John Makokha

Integrated Corporate Social Innovation: unmasking a values-based corporate sustainability framework for the management of corporate sustainability tensions in financial institutions in sub-Saharan Africa

University of Kent
PhD awarded 2021

I am currently working as an independent consultant in Kenya. I completed my PhD in business management at university of Kent in 2021 under the supervision of Prof. Martin Meyer (later moved to Aberdeen University), Dr. Adolf Acquaye and Dr. Eddy Hogg.

My research project looked at corporate sustainability tensions (CSTs) as a hindrance to corporate sustainability in financial institutions in Sub-Saharan Africa (SSA). I advanced the view that multiple CSTs need to be addressed and managed in order for corporations to generate value both for society and business. However, to manage multiple CSTs requires a mediating logic modelled around paradox theory so as to tie together opposing poles. As a result, I developed an Integrated Corporate Social Innovation (ICSI) framework, based on the paradox theory, social contract theory and the African communitarian philosophy of Ubuntu, which is a mediating framework to create value for society and business and meet the growing expectations of society to promote common good for all.

By offering insights on how cultural values help to manage tensions, my research strengthens the paradox and integrative view theories, which are critical in corporate sustainability of corporations in Africa. Secondly, this study provided the much-needed empirical conceptualization of CST management on the African continent. Lastly, my research provided an indication that effective management of CSTs can provide a way out of poverty on the African continent.
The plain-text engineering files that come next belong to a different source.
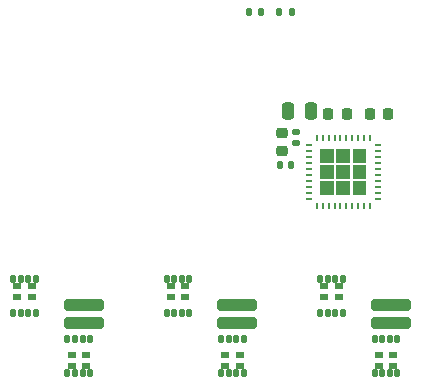
<source format=gtp>
G04 #@! TF.GenerationSoftware,KiCad,Pcbnew,8.0.5*
G04 #@! TF.CreationDate,2024-10-07T10:05:32-05:00*
G04 #@! TF.ProjectId,DRV8323_BreakoutBoard,44525638-3332-4335-9f42-7265616b6f75,rev?*
G04 #@! TF.SameCoordinates,Original*
G04 #@! TF.FileFunction,Paste,Top*
G04 #@! TF.FilePolarity,Positive*
%FSLAX46Y46*%
G04 Gerber Fmt 4.6, Leading zero omitted, Abs format (unit mm)*
G04 Created by KiCad (PCBNEW 8.0.5) date 2024-10-07 10:05:32*
%MOMM*%
%LPD*%
G01*
G04 APERTURE LIST*
G04 Aperture macros list*
%AMRoundRect*
0 Rectangle with rounded corners*
0 $1 Rounding radius*
0 $2 $3 $4 $5 $6 $7 $8 $9 X,Y pos of 4 corners*
0 Add a 4 corners polygon primitive as box body*
4,1,4,$2,$3,$4,$5,$6,$7,$8,$9,$2,$3,0*
0 Add four circle primitives for the rounded corners*
1,1,$1+$1,$2,$3*
1,1,$1+$1,$4,$5*
1,1,$1+$1,$6,$7*
1,1,$1+$1,$8,$9*
0 Add four rect primitives between the rounded corners*
20,1,$1+$1,$2,$3,$4,$5,0*
20,1,$1+$1,$4,$5,$6,$7,0*
20,1,$1+$1,$6,$7,$8,$9,0*
20,1,$1+$1,$8,$9,$2,$3,0*%
G04 Aperture macros list end*
%ADD10C,0.000000*%
%ADD11RoundRect,0.135000X-0.135000X-0.185000X0.135000X-0.185000X0.135000X0.185000X-0.135000X0.185000X0*%
%ADD12RoundRect,0.250000X0.250000X0.475000X-0.250000X0.475000X-0.250000X-0.475000X0.250000X-0.475000X0*%
%ADD13RoundRect,0.250000X1.450000X-0.250000X1.450000X0.250000X-1.450000X0.250000X-1.450000X-0.250000X0*%
%ADD14RoundRect,0.140000X0.170000X-0.140000X0.170000X0.140000X-0.170000X0.140000X-0.170000X-0.140000X0*%
%ADD15R,0.738000X0.570000*%
%ADD16RoundRect,0.125000X-0.125000X0.190000X-0.125000X-0.190000X0.125000X-0.190000X0.125000X0.190000X0*%
%ADD17O,0.599999X0.230000*%
%ADD18O,0.230000X0.599999*%
%ADD19RoundRect,0.225000X-0.225000X-0.250000X0.225000X-0.250000X0.225000X0.250000X-0.225000X0.250000X0*%
%ADD20RoundRect,0.125000X0.125000X-0.190000X0.125000X0.190000X-0.125000X0.190000X-0.125000X-0.190000X0*%
%ADD21RoundRect,0.140000X-0.140000X-0.170000X0.140000X-0.170000X0.140000X0.170000X-0.140000X0.170000X0*%
%ADD22RoundRect,0.225000X-0.250000X0.225000X-0.250000X-0.225000X0.250000X-0.225000X0.250000X0.225000X0*%
%ADD23RoundRect,0.225000X0.225000X0.250000X-0.225000X0.250000X-0.225000X-0.250000X0.225000X-0.250000X0*%
G04 APERTURE END LIST*
D10*
G36*
X77715000Y-72215000D02*
G01*
X76545000Y-72215000D01*
X76545000Y-71045000D01*
X77715000Y-71045000D01*
X77715000Y-72215000D01*
G37*
G36*
X77715000Y-73585000D02*
G01*
X76545000Y-73585000D01*
X76545000Y-72415000D01*
X77715000Y-72415000D01*
X77715000Y-73585000D01*
G37*
G36*
X77715000Y-74955000D02*
G01*
X76545000Y-74955000D01*
X76545000Y-73785000D01*
X77715000Y-73785000D01*
X77715000Y-74955000D01*
G37*
G36*
X79085000Y-72215000D02*
G01*
X77915000Y-72215000D01*
X77915000Y-71045000D01*
X79085000Y-71045000D01*
X79085000Y-72215000D01*
G37*
G36*
X79085000Y-73585000D02*
G01*
X77915000Y-73585000D01*
X77915000Y-72415000D01*
X79085000Y-72415000D01*
X79085000Y-73585000D01*
G37*
G36*
X79085000Y-74955000D02*
G01*
X77915000Y-74955000D01*
X77915000Y-73785000D01*
X79085000Y-73785000D01*
X79085000Y-74955000D01*
G37*
G36*
X80455000Y-72215000D02*
G01*
X79285000Y-72215000D01*
X79285000Y-71045000D01*
X80455000Y-71045000D01*
X80455000Y-72215000D01*
G37*
G36*
X80455000Y-73585000D02*
G01*
X79285000Y-73585000D01*
X79285000Y-72415000D01*
X80455000Y-72415000D01*
X80455000Y-73585000D01*
G37*
G36*
X80455000Y-74955000D02*
G01*
X79285000Y-74955000D01*
X79285000Y-73785000D01*
X80455000Y-73785000D01*
X80455000Y-74955000D01*
G37*
D11*
X73090000Y-59500000D03*
X74110000Y-59500000D03*
X70540000Y-59500000D03*
X71560000Y-59500000D03*
D12*
X75750000Y-67800000D03*
X73850000Y-67800000D03*
D13*
X56500001Y-85750000D03*
X56499999Y-84250000D03*
D14*
X74500000Y-70580000D03*
X74500000Y-69620000D03*
D15*
X69720001Y-88500000D03*
X68500000Y-88500000D03*
X69719999Y-89449999D03*
X68500000Y-89450000D03*
D16*
X70082501Y-90029999D03*
X69440001Y-90030000D03*
X68780001Y-90030000D03*
X68137502Y-90030000D03*
X70080001Y-87150000D03*
X69440001Y-87150000D03*
X68780001Y-87150000D03*
X68140002Y-87150000D03*
D15*
X82720001Y-88500000D03*
X81500000Y-88500000D03*
X82719999Y-89449999D03*
X81500000Y-89450000D03*
D16*
X83082501Y-90029999D03*
X82440001Y-90030000D03*
X81780001Y-90030000D03*
X81137502Y-90030000D03*
X83080001Y-87150001D03*
X82440001Y-87150000D03*
X81780001Y-87150000D03*
X81140002Y-87150000D03*
D17*
X75600001Y-70749999D03*
X75600001Y-71249998D03*
X75600001Y-71750000D03*
X75600001Y-72249999D03*
X75600001Y-72750000D03*
X75600001Y-73250000D03*
X75600001Y-73749998D03*
X75600001Y-74250000D03*
X75600001Y-74749999D03*
X75600001Y-75250001D03*
D18*
X76249999Y-75899999D03*
X76749998Y-75899999D03*
X77250000Y-75899999D03*
X77749999Y-75899999D03*
X78250000Y-75899999D03*
X78750000Y-75899999D03*
X79249998Y-75899999D03*
X79750000Y-75899999D03*
X80249999Y-75899999D03*
X80750001Y-75899999D03*
D17*
X81399999Y-75250001D03*
X81399999Y-74749999D03*
X81399999Y-74250000D03*
X81399999Y-73749998D03*
X81399999Y-73250000D03*
X81399999Y-72750000D03*
X81399999Y-72249999D03*
X81399999Y-71750000D03*
X81399999Y-71249998D03*
X81399999Y-70749999D03*
D18*
X80750001Y-70100001D03*
X80249999Y-70100001D03*
X79750000Y-70100001D03*
X79249998Y-70100001D03*
X78750000Y-70100001D03*
X78250000Y-70100001D03*
X77749999Y-70100001D03*
X77250000Y-70100001D03*
X76749998Y-70100001D03*
X76249999Y-70100001D03*
D19*
X77225000Y-68125000D03*
X78775000Y-68125000D03*
D13*
X82500001Y-85750000D03*
X82499999Y-84250000D03*
D15*
X76890000Y-83590000D03*
X78110001Y-83590000D03*
X76890001Y-82640000D03*
X78110001Y-82640000D03*
D20*
X78472500Y-82060001D03*
X76527501Y-82060000D03*
X77170000Y-82060000D03*
X77830000Y-82060000D03*
X76530000Y-84939999D03*
X77170000Y-84940000D03*
X77830000Y-84940000D03*
X78469999Y-84940000D03*
D15*
X63889999Y-83590000D03*
X65110000Y-83590000D03*
X63890001Y-82640000D03*
X65110000Y-82640000D03*
D20*
X65472500Y-82060001D03*
X63527501Y-82060000D03*
X64170000Y-82060000D03*
X64830000Y-82060000D03*
X63530001Y-84940000D03*
X64170000Y-84940000D03*
X64830000Y-84940000D03*
X65470000Y-84940000D03*
D13*
X69500001Y-85750000D03*
X69499999Y-84250000D03*
D15*
X56720001Y-88500000D03*
X55500000Y-88500000D03*
X56719999Y-89449999D03*
X55500000Y-89450000D03*
D16*
X57082501Y-90029999D03*
X56440001Y-90030000D03*
X55780001Y-90030000D03*
X55137502Y-90030000D03*
X57080001Y-87150000D03*
X56440001Y-87150000D03*
X55780001Y-87150000D03*
X55140002Y-87150000D03*
D21*
X73120000Y-72400000D03*
X74080000Y-72400000D03*
D15*
X50889999Y-83590000D03*
X52110000Y-83590000D03*
X50890001Y-82640000D03*
X52110000Y-82640000D03*
D20*
X52472500Y-82060001D03*
X50527501Y-82060000D03*
X51170000Y-82060000D03*
X51830000Y-82060000D03*
X50530001Y-84940000D03*
X51170000Y-84940000D03*
X51830000Y-84940000D03*
X52470000Y-84940000D03*
D22*
X73300000Y-69675000D03*
X73300000Y-71225000D03*
D23*
X82275000Y-68125000D03*
X80725000Y-68125000D03*
M02*

</source>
As such, policy makers can incentivize corporations to mainstream CST management as a push towards sustainable business.

My research supports the RADMA theme of ‘relationship between organisational-level activities and performance and national and regional innovation systems or technology, science and industrial policies’.

During my PhD, I worked as an assistant lecturer at the University of Kent, and was also able to complete the Advanced Higher Education Associate Fellowship Scheme (AFS) course. I also volunteered as a coach at a job club with Christians Against Poverty (CAP) charity. I was happy to mingle with people from other cultures and my PhD experience never left me the same. I am grateful to RADMA for supporting my studies, without which I would never have realised my dream of studying in the UK.